Mud Maps, 2014
The Mud Map paintings are made with mud pigment collected along the shoreline of San Francisco Bay in Richmond, CA, and based on imagery of debris and flotsam photographed in the same area. Their form references the mandala—a Buddhist symbol of the cosmos and life cycle that offers an ordering logic in a seemingly chaotic world. The Mud Maps self-consciously explore my very human tendency to seek meaning, pattern and narrative in disorderly surroundings and experiences. As the Enlightenment conception of an orderly, harmonious, fully knowable ‘nature,’ distinct from the human, unravels, and as I fumble for a new ethic of environmental conduct, this impulse has grown stronger but also less tenable.
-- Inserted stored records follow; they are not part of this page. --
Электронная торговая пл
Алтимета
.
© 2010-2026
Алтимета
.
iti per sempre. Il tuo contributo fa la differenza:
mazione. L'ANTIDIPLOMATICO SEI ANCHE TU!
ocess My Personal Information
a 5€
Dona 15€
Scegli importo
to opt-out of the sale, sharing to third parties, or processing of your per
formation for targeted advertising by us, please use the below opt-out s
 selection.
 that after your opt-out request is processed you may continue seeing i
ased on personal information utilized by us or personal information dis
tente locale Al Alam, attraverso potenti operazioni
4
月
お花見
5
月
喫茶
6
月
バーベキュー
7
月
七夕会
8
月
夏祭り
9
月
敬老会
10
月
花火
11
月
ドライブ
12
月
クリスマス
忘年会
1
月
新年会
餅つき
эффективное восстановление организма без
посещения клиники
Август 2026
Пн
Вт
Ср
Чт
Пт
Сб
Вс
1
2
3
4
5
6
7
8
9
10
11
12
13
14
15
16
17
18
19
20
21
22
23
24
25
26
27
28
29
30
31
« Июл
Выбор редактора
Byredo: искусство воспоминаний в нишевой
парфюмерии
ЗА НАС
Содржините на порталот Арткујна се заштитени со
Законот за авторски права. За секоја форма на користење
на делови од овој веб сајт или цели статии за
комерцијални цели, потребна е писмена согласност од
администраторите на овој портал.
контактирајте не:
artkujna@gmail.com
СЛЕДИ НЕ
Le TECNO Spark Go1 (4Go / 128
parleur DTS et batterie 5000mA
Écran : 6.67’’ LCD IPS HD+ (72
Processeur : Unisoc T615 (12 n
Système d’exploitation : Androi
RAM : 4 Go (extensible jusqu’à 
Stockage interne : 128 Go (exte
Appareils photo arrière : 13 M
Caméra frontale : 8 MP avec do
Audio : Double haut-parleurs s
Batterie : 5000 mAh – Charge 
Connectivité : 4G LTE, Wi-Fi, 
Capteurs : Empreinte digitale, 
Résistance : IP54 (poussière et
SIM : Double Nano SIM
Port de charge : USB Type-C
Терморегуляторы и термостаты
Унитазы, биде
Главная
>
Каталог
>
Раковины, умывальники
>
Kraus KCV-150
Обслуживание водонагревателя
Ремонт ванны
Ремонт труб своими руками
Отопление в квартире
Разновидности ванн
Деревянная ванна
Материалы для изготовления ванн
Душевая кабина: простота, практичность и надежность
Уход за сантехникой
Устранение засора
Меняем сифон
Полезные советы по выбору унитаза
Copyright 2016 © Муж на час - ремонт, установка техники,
The Richmond Bay shoreline is comprised of a deeply entangled matrix of human generated-trash, and plant-, animal- and mineral-generated materials. Official signage designates the area both as a “natural resource protection area” with its rich ecosystem, and as a “hazardous materials area” due to past industrial and chemical waste dumping, and mercury deposits from the gold mining era. The mud contains organic matter from decomposing plants, animals, and rocks, supporting a thriving diversity of species; it also contains waste from dumping, historical gold mining, and local industry, including mercury, copper, nickel, pesticides, PCBs, dioxins, cyanide, selenium and a stew of pharmaceuticals. The mud is a both and—both a foundation for a rich habitat, and a toxic testament to the bay’s human history. In this work, the mud performs as a literal matrix of the area’s histories, and metaphorically as mythic prime material—its malleability latent with infinite futures.